(Stored items)
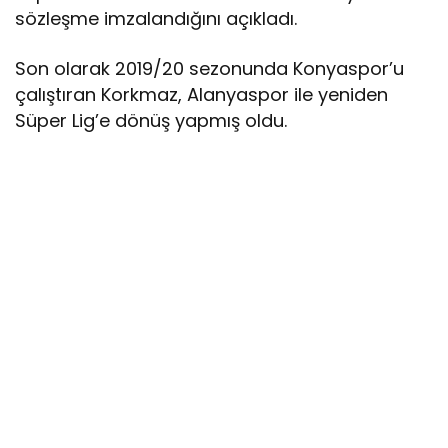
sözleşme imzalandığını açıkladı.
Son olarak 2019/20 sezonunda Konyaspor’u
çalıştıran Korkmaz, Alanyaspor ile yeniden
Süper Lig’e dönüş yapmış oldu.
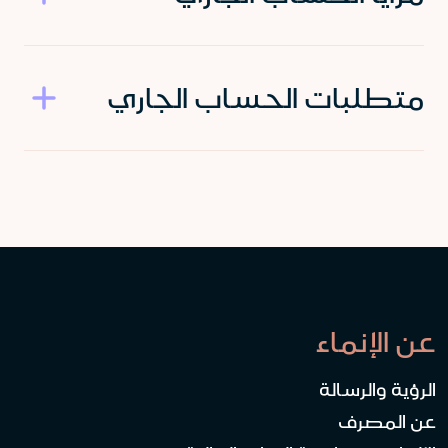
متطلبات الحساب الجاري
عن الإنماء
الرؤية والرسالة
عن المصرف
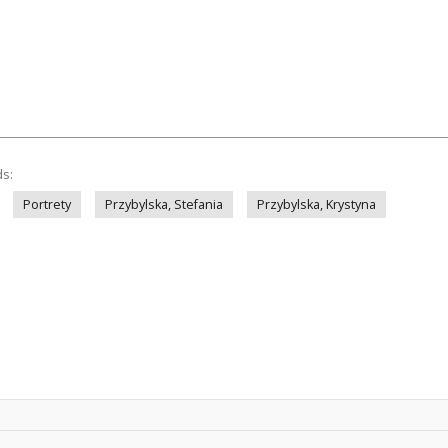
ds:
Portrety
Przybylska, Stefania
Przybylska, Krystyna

...

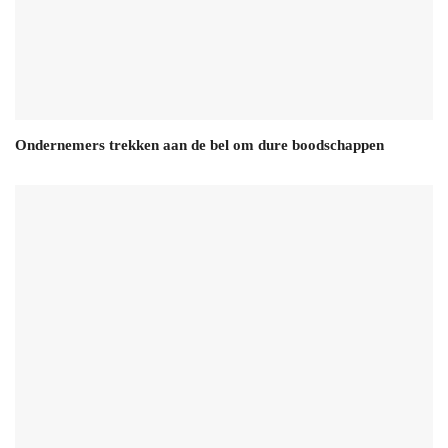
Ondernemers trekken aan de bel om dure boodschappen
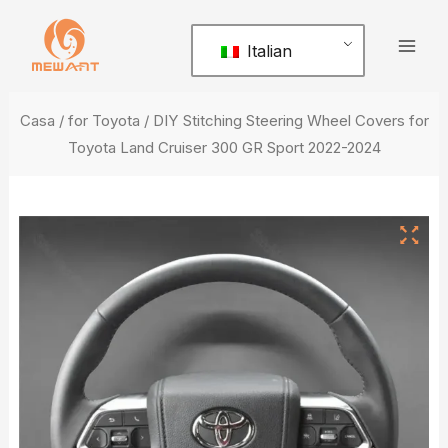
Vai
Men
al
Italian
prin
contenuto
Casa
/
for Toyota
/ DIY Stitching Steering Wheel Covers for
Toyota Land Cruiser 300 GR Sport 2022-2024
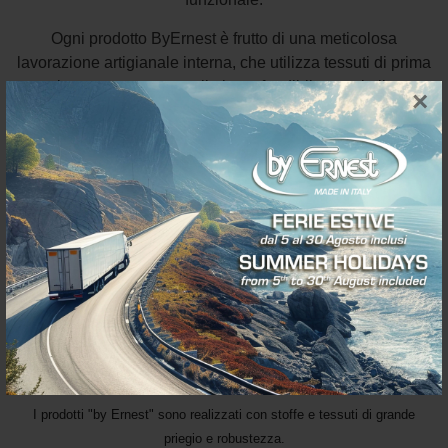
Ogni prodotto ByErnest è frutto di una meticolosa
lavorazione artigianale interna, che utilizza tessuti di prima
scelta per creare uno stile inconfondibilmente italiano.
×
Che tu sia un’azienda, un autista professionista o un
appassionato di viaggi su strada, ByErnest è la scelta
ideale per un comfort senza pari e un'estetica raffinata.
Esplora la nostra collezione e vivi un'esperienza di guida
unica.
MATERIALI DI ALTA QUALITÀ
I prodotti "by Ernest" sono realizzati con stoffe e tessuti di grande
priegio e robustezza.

Goal of the exercise:
Look above for the line containing "Son olarak 2019/20 sezonunda Konyaspor’u", then write out every line from there down to the line containing "Przybylska, Krystyna", that line included, with no pictures.

Finished task:
Son olarak 2019/20 sezonunda Konyaspor’u
çalıştıran Korkmaz, Alanyaspor ile yeniden
Süper Lig’e dönüş yapmış oldu.
متطلبات الحساب الجاري
عن الإنماء
الرؤية والرسالة
عن المصرف
ds:
Portrety
Przybylska, Stefania
Przybylska, Krystyna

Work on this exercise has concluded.